Weiner, who has worked for the players association since 1988, may have been the most powerful man in baseball that basked in relative anonymity.
"I've never had to use an alias on the road," Weiner once told USA TODAY. "I've never been stopped by a fan. No one knows me. I love it."
That figures to change overnight.

Fehr succeeded Marvin Miller as the MLBPA's head, and continued Miller's tradition of hard-line negotiating on behalf of the players.

That occasionally led to standoffs with baseball's owners, as the game was halted during Fehr?s reign by a two-day strike in 1985, a brief lockout in 1990 and a protracted work stoppage that began in August 1994 — resulting in commissioner Bud Selig canceling the World Series — and did not cease until April 1995.

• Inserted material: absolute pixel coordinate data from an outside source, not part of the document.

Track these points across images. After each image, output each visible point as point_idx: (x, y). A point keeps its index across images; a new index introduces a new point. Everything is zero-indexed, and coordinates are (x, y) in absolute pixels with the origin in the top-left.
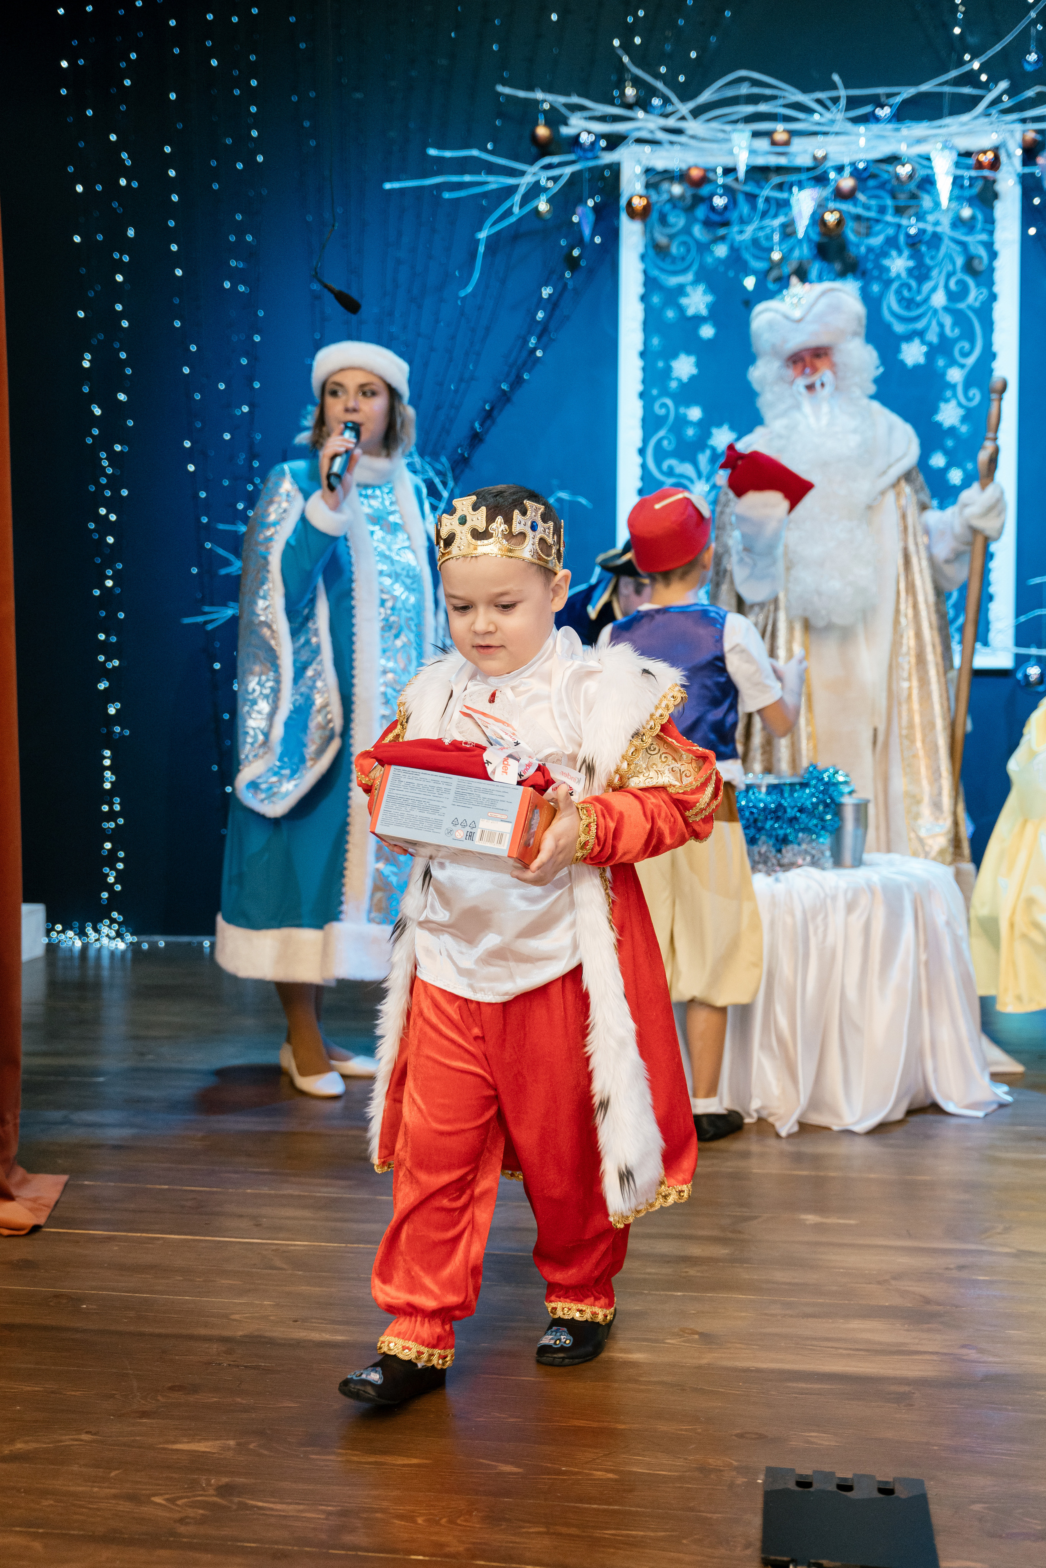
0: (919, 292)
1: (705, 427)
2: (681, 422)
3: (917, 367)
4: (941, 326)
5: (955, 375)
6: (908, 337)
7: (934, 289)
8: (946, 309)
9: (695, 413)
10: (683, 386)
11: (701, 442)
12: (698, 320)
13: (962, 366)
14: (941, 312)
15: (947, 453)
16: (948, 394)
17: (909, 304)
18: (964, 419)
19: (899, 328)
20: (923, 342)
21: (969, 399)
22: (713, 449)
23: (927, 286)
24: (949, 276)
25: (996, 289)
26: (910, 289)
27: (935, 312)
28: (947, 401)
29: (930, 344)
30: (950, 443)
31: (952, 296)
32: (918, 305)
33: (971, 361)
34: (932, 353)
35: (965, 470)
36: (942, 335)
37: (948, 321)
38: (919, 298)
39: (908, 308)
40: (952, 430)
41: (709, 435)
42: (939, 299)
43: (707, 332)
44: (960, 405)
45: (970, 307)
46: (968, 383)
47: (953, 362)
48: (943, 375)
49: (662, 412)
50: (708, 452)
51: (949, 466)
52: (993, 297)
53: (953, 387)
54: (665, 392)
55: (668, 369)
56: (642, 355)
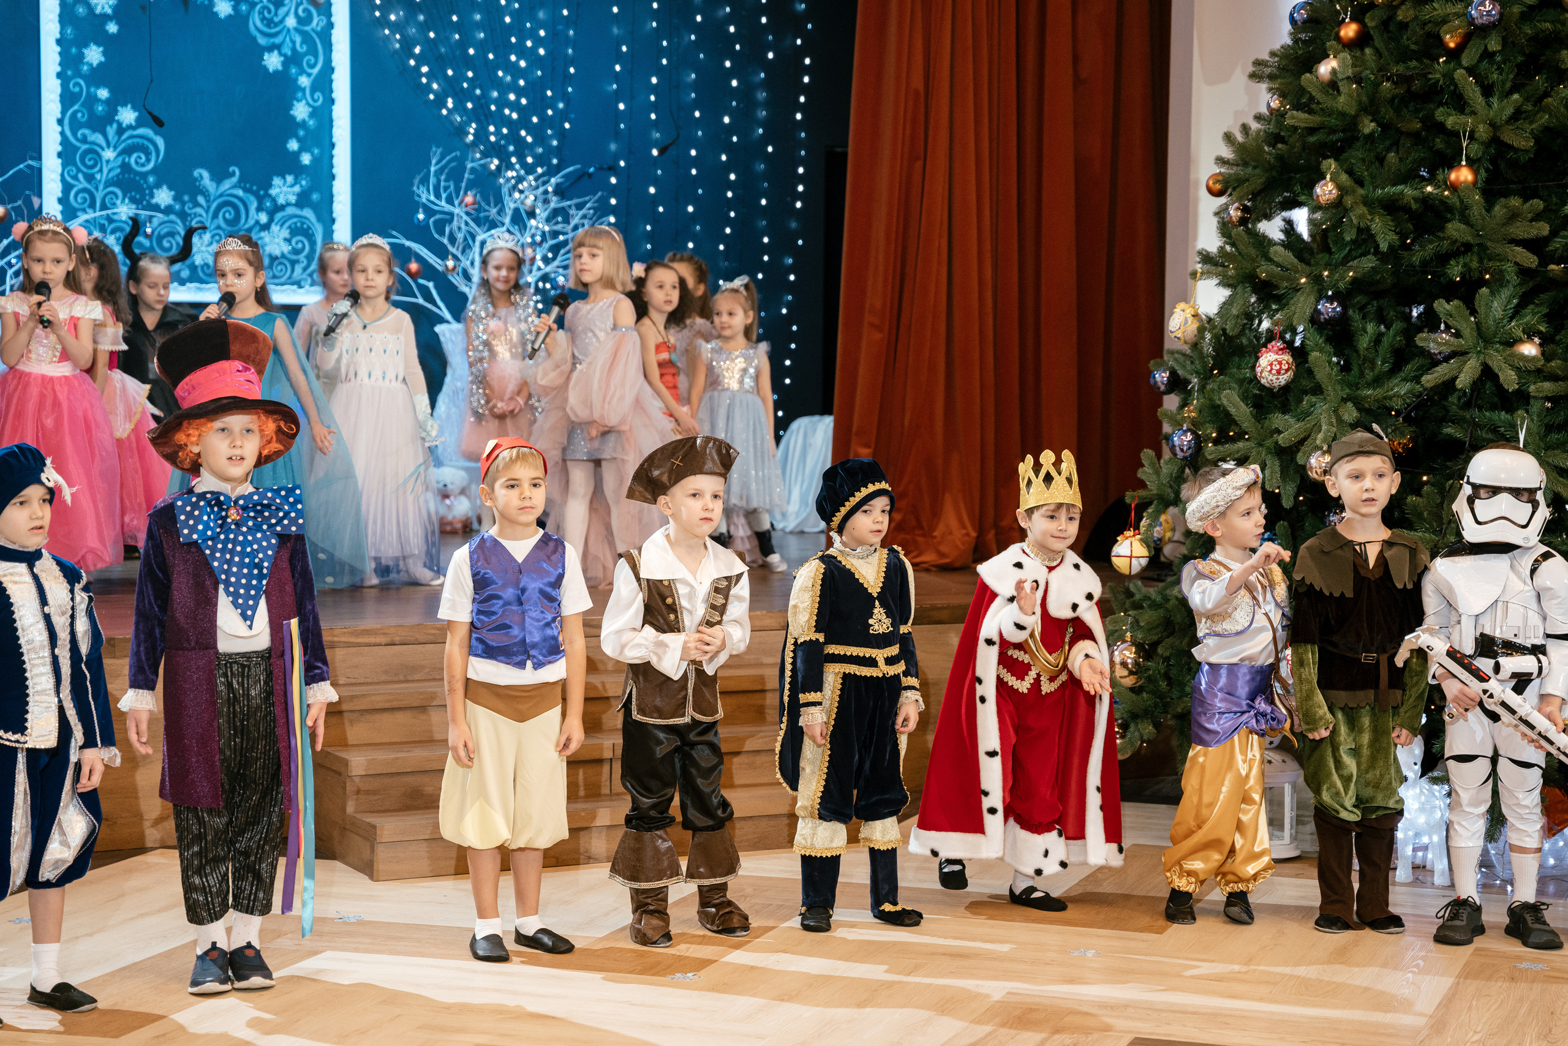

Fehr and the union avoided a work stoppage in 2002, agreeing to a new collective bargaining agreement with owners just hours before a strike date set by the players. Those negotiations were most notable for the fact that the union for the first time agreed to testing for performance-enhancing drugs.

What was supposed to anonymous survey testing in 2003 grew more controversial in recent months, when the positive results of superstars Alex Rodriguez and Manny Ramirez became available to the news media.
In recent years, Fehr and Selig became targets for members of Congress and the news media for their inability to quell the use of steroids in baseball. Fehr was called upon to testify before Congress on multiple occasions the past four years.

Weiner, who has long been the likely heir apparent to Fehr, is the only attorney ever hired by the Major League Players Association without the least bit of experience. Fehr hired Weiner on the recommendation of Larry Fleisher, director of the NBA players association.

"Larry called me up and said, "You got to hire this kid,'" Fehr told USA TODAY two years ago.. " "He just graduated from Harvard Law. He's brilliant.'"

Fehr: "Sorry, Larry, I don't hire anyone without experience."
Fleischer: "I don't care. Hire him."

Says Fehr: 'Sometimes I wonder how I got so lucky. I don't know anyone who has ever worked with him, for him, or with whom he's worked in the industry, that doesn't have the highest regard possible for him."

Weiner said he always knew he wanted to become a labor lawyer, and had a job offer in labor and employment, but he wanted to be in sports. Baseball was his passion.

"I've always been a fan of the game," Weiner said in his interview two years ago with USA TODAY. "I was a Yankee fan. I follow the game closely and still view myself as a fan.

"You know, when I first started working there, people said, "You won't be a baseball fan anymore. You know too much what's going on.'

"It's been the opposite. Knowing the players like I do enhances my enjoyment of the game."